There is a perfectly seamless mix between songs and spoken words. The introductions to the songs are remarkably well timed and there are no examples of poorly timed music throwing the audience into a lull. Songs dominate the opening two thirds of the film and once you get past the initial reluctance of having people sing rather than tell this story, you’ll appreciate the words to these songs and the way they shape the story.
If you’re unfamiliar, Velma Kelly (Zeta-Jones) is a nightclub star before being arrested for the murder of her sister and husband. Roxie Hart (Zellweger) is a wanna-be performer who has just shot and killed her lover on discovering he had lied about getting her an act. Both are in jail awaiting trial and the only person who can get them off is the stylish lawyer Billy Flynn (Gere) who’s never lost a case.

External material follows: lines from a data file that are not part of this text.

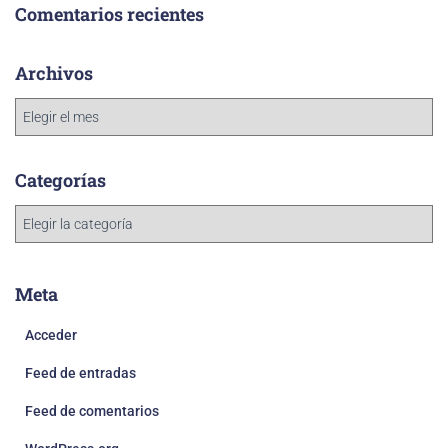
Comentarios recientes
Archivos
Categorías
Meta
Acceder
Feed de entradas
Feed de comentarios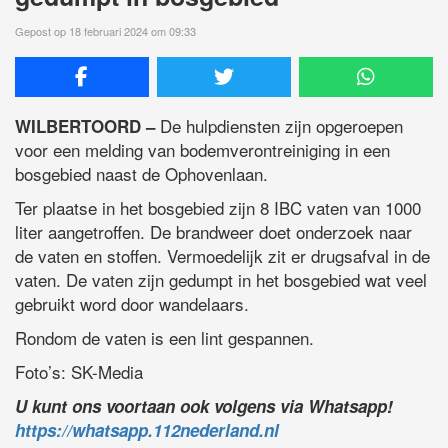
Gepost op 18 februari 2024 om 09:33
De hulpdiensten zijn opgeroepen
WILBERTOORD –
voor een melding van bodemverontreiniging in een
bosgebied naast de Ophovenlaan.
Ter plaatse in het bosgebied zijn 8 IBC vaten van 1000
liter aangetroffen. De brandweer doet onderzoek naar
de vaten en stoffen. Vermoedelijk zit er drugsafval in de
vaten. De vaten zijn gedumpt in het bosgebied wat veel
gebruikt word door wandelaars.
Rondom de vaten is een lint gespannen.
Foto’s: SK-Media
U kunt ons voortaan ook volgens via Whatsapp!
https://whatsapp.112nederland.nl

After working on Velma’s case and getting her great publicity, Billy performs the same media trickery for Roxie and soon she starts dominating newspaper headlines as a wrongly imprisoned sweetheart who acted in self defence. But there’s only room on the front page for one name and Velma isn’t happy to relinquish her mantle. Roxie is the new star. But both plan on using the press to clear there names and will be prepared to betray each other to do it....

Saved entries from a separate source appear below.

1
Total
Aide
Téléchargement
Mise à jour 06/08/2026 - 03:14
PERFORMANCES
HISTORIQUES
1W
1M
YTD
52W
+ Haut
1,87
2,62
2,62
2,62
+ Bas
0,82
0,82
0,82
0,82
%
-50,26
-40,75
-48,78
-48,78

All the main cast members get the opportunity to sing with Zeta-Jones the standout. Zellweger has an annoyingly high-pitched voice and whilst you may hate it, it’s perfectly suited to her character. These musical numbers are Chicago’s heart and it’s Marshall’s direction coupled with the ideal cast that will leave your eyes glued to the screen. It’s a completely original concept - a mix of a people acting in reality with the same people performing on Broadway - and the camera moves back and forth between the two. Don’t ask me how this was visualised on paper but I’m sure Oscar winning writer Bill Condon (Gods & Monsters) was another big influence.
It’s looks a shoe-in to claim the coveted Academy Award and a worthy musical for the honour. That’s Chicago.